_DATA FOR ANALYSIS:_
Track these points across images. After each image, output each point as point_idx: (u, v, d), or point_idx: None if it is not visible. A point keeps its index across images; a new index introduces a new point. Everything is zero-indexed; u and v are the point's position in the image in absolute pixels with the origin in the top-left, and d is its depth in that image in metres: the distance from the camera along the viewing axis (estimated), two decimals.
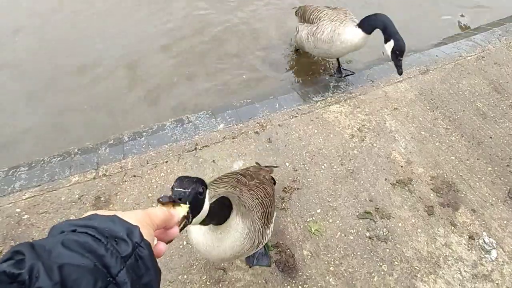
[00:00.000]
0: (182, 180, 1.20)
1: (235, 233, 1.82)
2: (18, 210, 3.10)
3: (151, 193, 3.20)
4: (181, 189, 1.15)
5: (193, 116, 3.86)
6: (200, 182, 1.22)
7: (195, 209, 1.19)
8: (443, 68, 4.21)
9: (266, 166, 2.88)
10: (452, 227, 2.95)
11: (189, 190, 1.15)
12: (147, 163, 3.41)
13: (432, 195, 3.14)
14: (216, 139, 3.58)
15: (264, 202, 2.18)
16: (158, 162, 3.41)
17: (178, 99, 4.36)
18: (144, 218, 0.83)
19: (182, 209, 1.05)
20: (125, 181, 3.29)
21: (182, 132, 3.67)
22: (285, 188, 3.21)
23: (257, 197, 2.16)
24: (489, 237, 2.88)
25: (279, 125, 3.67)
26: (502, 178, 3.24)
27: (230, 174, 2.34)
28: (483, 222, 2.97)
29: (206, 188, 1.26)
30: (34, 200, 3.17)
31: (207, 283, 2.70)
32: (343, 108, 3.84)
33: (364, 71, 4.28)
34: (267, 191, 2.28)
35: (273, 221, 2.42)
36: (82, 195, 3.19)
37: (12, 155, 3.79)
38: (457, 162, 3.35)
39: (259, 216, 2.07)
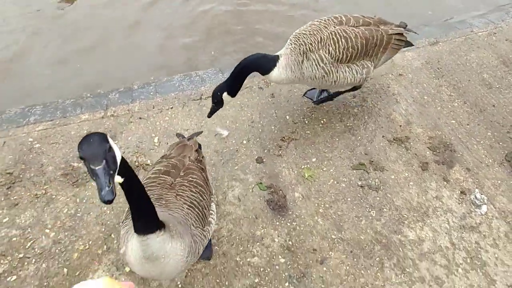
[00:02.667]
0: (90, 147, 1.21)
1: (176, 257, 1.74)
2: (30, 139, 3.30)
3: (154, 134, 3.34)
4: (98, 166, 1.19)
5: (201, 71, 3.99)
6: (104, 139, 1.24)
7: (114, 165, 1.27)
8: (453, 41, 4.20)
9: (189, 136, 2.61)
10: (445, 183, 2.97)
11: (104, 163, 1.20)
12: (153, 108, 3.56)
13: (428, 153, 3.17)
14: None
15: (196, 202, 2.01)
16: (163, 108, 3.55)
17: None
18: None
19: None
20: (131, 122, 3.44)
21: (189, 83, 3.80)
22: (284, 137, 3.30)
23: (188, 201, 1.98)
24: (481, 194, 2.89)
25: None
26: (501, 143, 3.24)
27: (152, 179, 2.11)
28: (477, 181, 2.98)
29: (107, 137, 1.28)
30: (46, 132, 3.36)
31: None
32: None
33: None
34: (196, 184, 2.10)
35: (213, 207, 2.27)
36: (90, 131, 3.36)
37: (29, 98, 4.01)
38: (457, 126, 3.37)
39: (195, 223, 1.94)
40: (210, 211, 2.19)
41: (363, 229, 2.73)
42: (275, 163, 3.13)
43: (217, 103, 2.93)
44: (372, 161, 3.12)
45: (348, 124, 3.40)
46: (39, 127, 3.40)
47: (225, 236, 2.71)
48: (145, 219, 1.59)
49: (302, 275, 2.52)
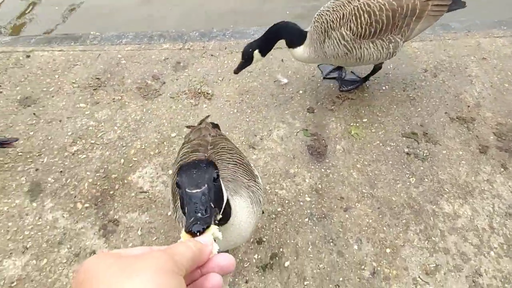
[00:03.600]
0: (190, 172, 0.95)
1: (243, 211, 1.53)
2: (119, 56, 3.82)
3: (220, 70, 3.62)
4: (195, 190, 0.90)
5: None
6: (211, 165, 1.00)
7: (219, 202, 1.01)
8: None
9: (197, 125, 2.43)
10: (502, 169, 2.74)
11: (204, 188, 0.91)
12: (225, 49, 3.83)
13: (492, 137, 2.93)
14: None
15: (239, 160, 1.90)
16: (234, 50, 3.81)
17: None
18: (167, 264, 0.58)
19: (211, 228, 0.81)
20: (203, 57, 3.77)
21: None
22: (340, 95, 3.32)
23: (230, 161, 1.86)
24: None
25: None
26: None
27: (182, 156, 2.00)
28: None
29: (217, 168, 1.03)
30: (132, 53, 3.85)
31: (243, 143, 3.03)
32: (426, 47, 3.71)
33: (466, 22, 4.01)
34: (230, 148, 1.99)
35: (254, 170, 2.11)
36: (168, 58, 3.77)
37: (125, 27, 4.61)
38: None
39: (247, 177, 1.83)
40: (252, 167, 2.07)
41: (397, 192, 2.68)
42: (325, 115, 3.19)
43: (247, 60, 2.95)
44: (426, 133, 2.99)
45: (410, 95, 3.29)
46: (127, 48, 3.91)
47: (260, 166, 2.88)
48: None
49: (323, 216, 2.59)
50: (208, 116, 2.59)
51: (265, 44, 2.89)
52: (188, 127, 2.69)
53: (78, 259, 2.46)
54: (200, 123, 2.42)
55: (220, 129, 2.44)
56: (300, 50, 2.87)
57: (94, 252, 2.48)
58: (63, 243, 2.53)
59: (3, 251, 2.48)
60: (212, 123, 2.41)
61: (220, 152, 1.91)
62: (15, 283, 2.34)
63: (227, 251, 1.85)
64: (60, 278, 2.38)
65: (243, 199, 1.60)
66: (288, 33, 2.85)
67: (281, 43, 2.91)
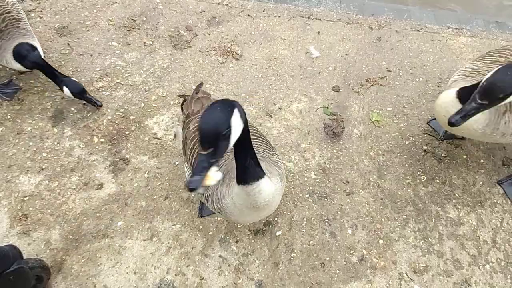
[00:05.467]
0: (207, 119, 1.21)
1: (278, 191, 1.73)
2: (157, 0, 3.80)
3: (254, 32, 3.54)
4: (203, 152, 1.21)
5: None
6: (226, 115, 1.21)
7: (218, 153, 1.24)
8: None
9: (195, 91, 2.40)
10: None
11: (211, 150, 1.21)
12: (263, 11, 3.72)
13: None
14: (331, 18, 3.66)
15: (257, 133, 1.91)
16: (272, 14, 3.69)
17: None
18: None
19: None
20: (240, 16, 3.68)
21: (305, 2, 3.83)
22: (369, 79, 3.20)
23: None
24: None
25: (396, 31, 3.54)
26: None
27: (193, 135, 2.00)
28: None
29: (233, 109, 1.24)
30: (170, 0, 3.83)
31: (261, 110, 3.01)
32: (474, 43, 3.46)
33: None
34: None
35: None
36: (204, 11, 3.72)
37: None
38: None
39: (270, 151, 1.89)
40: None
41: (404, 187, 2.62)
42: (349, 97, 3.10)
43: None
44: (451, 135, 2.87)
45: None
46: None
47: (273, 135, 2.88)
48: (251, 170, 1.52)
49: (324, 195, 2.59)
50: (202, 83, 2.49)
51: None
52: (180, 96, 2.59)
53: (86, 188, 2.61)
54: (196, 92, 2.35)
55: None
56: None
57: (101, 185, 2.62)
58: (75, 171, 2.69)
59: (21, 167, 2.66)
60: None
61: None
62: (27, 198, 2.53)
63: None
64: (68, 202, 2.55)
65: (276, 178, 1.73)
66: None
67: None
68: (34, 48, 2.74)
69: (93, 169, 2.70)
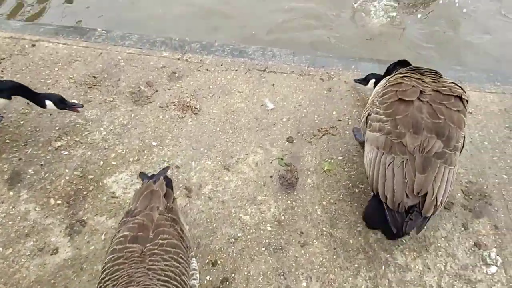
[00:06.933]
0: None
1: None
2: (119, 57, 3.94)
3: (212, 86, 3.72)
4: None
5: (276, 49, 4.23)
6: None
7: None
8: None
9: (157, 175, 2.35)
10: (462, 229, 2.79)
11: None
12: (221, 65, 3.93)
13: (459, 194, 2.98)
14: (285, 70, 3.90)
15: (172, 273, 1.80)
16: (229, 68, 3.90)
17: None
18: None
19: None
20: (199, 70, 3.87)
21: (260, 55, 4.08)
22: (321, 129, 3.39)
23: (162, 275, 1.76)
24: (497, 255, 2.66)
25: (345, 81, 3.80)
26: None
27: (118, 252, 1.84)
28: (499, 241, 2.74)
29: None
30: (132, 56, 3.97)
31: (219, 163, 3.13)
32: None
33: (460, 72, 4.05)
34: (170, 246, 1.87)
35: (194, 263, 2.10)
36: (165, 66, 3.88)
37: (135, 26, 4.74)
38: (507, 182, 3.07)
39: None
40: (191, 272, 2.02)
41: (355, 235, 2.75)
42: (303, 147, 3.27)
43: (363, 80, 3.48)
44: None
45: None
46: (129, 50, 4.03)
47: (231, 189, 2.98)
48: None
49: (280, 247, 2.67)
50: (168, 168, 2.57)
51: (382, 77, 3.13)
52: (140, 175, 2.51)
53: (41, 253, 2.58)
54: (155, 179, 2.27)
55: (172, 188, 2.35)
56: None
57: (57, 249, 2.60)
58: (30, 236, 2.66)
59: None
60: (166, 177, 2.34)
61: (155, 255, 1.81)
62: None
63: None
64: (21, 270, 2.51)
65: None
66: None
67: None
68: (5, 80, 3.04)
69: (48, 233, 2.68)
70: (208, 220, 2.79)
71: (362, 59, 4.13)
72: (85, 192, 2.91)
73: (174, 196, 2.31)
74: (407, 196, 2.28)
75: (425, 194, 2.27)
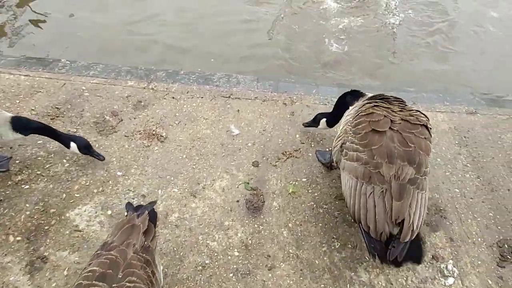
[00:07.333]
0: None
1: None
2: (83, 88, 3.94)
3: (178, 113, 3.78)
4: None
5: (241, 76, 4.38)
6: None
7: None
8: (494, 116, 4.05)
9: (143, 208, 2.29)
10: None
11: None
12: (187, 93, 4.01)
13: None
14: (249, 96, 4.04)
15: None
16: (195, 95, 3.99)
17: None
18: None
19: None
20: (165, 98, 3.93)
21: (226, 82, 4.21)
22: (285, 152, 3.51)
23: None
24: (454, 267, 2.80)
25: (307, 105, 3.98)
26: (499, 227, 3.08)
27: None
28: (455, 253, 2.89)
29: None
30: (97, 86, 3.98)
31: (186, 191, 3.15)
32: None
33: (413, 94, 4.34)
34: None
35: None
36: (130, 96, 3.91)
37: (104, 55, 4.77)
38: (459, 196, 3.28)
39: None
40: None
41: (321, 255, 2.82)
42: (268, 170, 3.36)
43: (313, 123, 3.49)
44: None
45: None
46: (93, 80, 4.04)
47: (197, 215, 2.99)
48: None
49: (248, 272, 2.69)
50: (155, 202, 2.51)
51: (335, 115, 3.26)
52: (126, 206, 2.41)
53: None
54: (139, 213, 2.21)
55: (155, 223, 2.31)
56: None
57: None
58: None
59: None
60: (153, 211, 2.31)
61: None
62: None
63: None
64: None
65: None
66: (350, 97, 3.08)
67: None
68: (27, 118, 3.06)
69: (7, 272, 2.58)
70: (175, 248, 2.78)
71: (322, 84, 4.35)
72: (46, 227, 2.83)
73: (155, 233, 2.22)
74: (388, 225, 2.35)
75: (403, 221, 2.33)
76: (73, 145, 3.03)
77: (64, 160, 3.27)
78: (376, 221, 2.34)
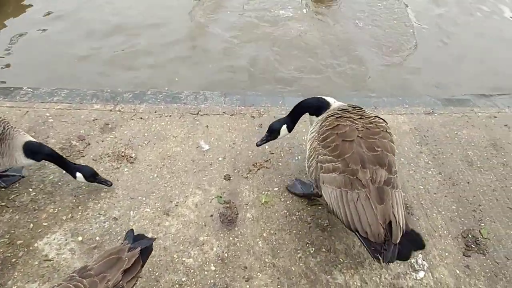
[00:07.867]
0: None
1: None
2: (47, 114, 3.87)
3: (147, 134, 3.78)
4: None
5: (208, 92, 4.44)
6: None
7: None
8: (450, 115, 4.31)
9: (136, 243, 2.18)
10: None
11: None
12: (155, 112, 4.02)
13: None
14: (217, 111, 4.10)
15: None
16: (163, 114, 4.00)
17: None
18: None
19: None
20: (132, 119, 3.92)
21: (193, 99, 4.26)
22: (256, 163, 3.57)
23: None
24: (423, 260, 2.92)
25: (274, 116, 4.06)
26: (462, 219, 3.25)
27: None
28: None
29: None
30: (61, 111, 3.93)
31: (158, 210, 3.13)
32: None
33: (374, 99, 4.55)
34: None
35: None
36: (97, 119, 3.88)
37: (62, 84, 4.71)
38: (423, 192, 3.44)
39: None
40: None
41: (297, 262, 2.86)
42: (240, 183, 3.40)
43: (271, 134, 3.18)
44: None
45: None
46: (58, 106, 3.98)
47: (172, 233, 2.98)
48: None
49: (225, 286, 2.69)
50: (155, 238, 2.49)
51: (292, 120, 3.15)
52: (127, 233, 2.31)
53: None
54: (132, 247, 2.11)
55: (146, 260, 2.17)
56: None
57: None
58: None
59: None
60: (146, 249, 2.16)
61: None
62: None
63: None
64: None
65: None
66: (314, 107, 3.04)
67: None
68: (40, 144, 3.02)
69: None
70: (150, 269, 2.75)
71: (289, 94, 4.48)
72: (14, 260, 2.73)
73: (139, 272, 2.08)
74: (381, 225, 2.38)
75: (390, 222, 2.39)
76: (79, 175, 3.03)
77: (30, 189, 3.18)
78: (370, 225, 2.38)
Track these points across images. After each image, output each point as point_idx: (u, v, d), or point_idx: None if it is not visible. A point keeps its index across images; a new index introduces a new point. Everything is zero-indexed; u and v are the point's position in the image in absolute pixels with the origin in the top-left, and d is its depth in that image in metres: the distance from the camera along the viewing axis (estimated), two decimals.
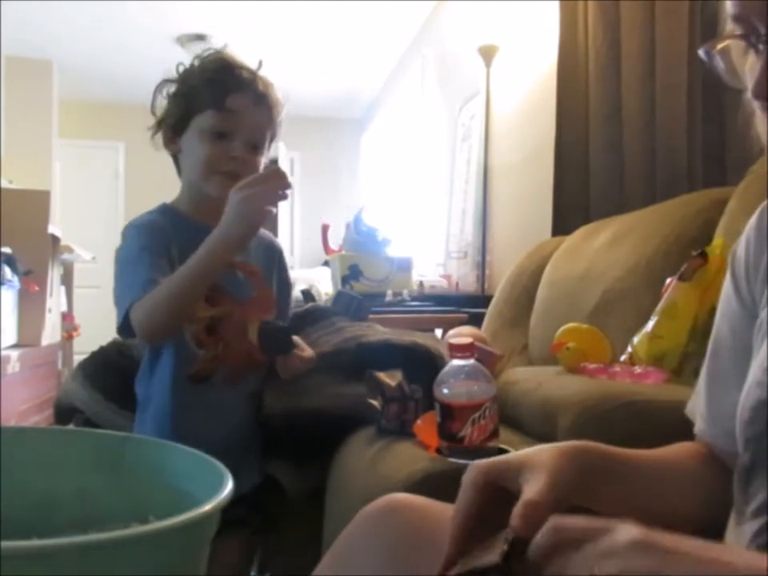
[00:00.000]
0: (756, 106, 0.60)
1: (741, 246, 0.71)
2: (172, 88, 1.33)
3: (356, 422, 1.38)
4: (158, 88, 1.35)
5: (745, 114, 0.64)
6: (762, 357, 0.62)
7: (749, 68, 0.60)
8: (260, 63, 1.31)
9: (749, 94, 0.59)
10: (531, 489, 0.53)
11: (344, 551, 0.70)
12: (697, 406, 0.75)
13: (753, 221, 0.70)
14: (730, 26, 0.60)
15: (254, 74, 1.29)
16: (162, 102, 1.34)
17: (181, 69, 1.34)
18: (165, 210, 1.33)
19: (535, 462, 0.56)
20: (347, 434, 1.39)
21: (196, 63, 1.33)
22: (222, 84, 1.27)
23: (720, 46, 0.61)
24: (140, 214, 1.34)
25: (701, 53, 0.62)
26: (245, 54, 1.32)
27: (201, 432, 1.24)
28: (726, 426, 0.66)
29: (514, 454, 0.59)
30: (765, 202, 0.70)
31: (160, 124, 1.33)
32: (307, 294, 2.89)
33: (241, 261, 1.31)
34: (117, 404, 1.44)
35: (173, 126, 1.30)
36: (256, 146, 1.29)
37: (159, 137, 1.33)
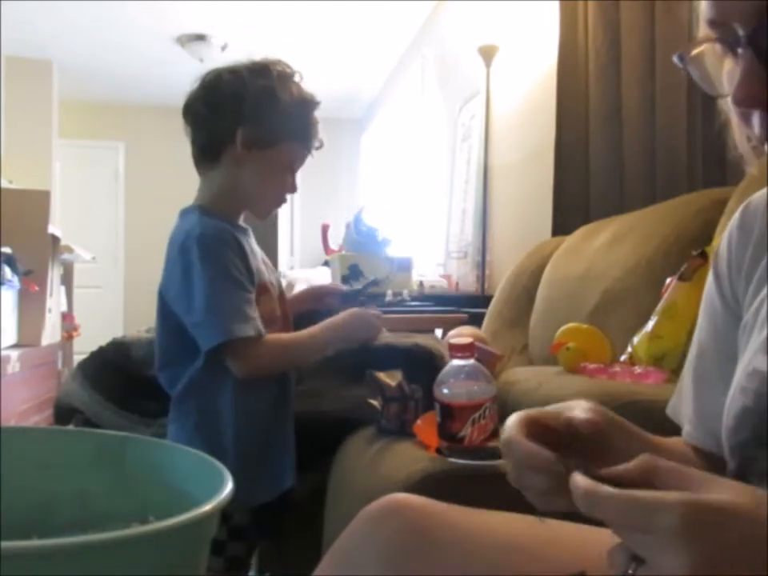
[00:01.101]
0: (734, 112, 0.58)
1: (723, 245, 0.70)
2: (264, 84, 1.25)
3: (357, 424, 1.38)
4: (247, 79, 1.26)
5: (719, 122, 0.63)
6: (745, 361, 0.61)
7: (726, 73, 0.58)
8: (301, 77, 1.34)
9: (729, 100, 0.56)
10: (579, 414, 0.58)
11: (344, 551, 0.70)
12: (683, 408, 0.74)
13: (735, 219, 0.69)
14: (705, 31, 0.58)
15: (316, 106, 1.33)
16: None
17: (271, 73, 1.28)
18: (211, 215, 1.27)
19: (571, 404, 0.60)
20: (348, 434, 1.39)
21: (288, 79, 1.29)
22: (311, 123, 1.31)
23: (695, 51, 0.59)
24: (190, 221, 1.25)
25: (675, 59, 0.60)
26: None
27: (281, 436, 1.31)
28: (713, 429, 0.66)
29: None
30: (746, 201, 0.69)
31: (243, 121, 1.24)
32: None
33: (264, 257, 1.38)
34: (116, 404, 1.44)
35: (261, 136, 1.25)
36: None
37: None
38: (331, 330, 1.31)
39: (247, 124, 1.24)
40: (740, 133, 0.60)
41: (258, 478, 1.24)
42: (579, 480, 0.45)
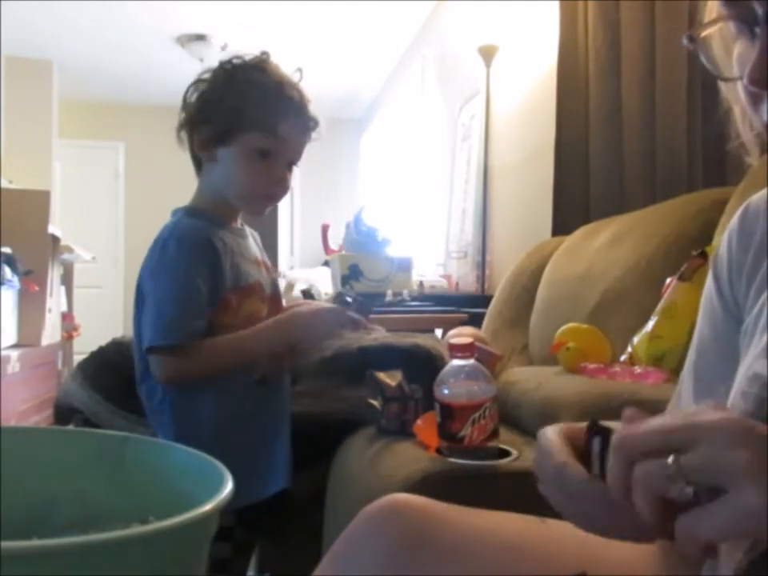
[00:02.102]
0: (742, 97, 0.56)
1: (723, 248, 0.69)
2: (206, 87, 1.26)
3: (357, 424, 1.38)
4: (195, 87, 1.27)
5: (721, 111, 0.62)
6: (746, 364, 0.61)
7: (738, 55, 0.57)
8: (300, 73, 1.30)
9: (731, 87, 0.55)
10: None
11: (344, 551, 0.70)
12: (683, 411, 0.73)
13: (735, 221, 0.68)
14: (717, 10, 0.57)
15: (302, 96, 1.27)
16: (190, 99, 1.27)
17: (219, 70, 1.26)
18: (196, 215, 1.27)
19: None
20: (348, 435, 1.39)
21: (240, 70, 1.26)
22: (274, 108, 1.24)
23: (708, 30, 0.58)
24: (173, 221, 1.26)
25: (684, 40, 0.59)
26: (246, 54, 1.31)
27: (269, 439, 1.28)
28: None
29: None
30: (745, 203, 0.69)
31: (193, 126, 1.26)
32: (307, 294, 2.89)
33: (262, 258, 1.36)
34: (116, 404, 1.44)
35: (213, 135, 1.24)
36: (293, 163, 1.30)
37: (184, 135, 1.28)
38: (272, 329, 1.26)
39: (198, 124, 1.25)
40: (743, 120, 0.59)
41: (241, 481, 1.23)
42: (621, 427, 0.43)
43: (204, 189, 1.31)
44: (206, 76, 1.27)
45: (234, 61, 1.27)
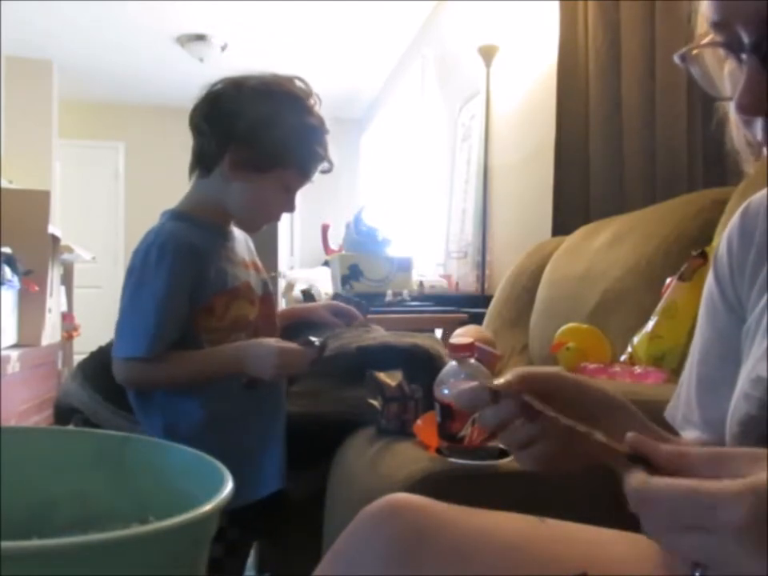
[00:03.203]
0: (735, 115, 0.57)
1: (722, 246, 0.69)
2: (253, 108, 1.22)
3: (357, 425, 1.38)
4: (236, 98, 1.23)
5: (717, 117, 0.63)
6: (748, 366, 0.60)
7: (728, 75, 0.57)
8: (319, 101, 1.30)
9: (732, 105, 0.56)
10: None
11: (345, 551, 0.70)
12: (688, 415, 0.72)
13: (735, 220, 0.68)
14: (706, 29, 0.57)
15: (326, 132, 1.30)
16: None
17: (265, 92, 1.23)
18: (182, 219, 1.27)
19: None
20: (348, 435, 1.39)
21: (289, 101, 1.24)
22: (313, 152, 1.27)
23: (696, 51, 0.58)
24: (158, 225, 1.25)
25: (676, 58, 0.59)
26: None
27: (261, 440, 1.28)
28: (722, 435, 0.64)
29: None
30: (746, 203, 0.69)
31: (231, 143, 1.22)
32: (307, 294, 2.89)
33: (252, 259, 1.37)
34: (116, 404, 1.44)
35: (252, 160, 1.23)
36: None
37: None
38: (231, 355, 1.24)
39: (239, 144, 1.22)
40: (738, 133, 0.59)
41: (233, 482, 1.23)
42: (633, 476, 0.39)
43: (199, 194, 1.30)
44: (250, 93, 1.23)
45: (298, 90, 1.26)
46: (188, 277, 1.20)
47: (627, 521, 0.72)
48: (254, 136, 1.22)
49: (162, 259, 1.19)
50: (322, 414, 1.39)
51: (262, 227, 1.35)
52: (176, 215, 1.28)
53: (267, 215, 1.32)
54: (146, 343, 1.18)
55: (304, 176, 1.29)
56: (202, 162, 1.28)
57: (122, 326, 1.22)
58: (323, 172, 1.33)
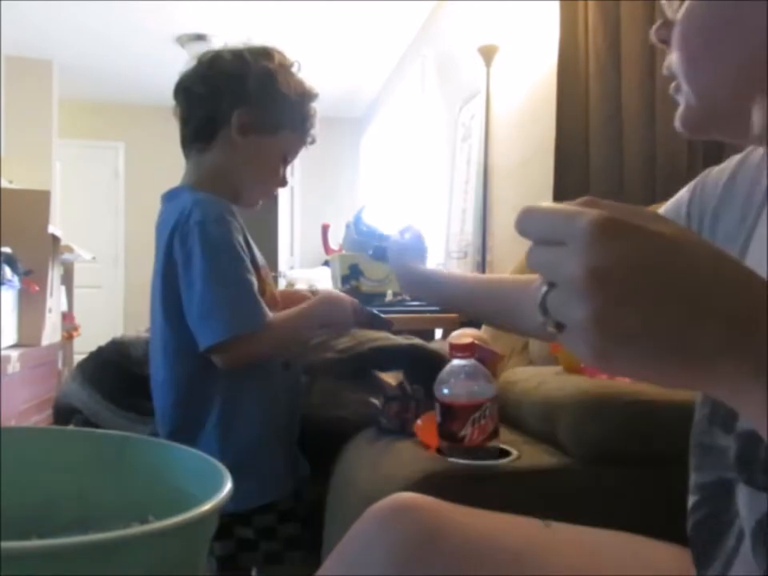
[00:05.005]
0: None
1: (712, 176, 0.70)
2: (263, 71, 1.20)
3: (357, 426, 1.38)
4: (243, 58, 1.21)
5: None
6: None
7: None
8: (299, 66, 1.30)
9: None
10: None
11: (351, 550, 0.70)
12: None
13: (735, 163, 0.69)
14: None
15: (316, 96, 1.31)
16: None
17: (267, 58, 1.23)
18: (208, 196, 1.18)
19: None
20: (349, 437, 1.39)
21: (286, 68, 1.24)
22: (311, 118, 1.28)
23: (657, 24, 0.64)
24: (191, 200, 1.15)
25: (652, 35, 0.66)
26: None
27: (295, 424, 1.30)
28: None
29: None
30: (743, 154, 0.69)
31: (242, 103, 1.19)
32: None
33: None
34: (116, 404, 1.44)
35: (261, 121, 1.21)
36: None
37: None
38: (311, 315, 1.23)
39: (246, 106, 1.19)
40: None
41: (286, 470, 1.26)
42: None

_WHAT NEEDS TO BE DONE:_ In the listing above, find the line holding "26: (502, 178, 3.24)" and the line holding "45: (348, 124, 3.40)". Reproduce those two lines and all between them exactly, leaving out pictures.

_EXERCISE RESPONSE:_
26: (502, 178, 3.24)
27: (230, 174, 2.34)
28: (483, 222, 2.97)
29: (206, 188, 1.26)
30: (34, 200, 3.17)
31: (207, 283, 2.70)
32: (343, 108, 3.84)
33: (364, 71, 4.28)
34: (267, 191, 2.28)
35: (273, 221, 2.42)
36: (82, 195, 3.19)
37: (12, 155, 3.79)
38: (457, 162, 3.35)
39: (259, 216, 2.07)
[00:02.667]
0: (90, 147, 1.21)
1: (176, 257, 1.74)
2: (30, 139, 3.30)
3: (154, 134, 3.34)
4: (98, 166, 1.19)
5: (201, 71, 3.99)
6: (104, 139, 1.24)
7: (114, 165, 1.27)
8: (453, 41, 4.20)
9: (189, 136, 2.61)
10: (445, 183, 2.97)
11: (104, 163, 1.20)
12: (153, 108, 3.56)
13: (428, 153, 3.17)
14: None
15: (196, 202, 2.01)
16: (163, 108, 3.55)
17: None
18: None
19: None
20: (131, 122, 3.44)
21: (189, 83, 3.80)
22: (284, 137, 3.30)
23: (188, 201, 1.98)
24: (481, 194, 2.89)
25: None
26: (501, 143, 3.24)
27: (152, 179, 2.11)
28: (477, 181, 2.98)
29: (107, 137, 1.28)
30: (46, 132, 3.36)
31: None
32: None
33: None
34: (196, 184, 2.10)
35: (213, 207, 2.27)
36: (90, 131, 3.36)
37: (29, 98, 4.01)
38: (457, 126, 3.37)
39: (195, 223, 1.94)
40: (210, 211, 2.19)
41: (363, 229, 2.73)
42: (275, 163, 3.13)
43: (217, 103, 2.93)
44: (372, 161, 3.12)
45: (348, 124, 3.40)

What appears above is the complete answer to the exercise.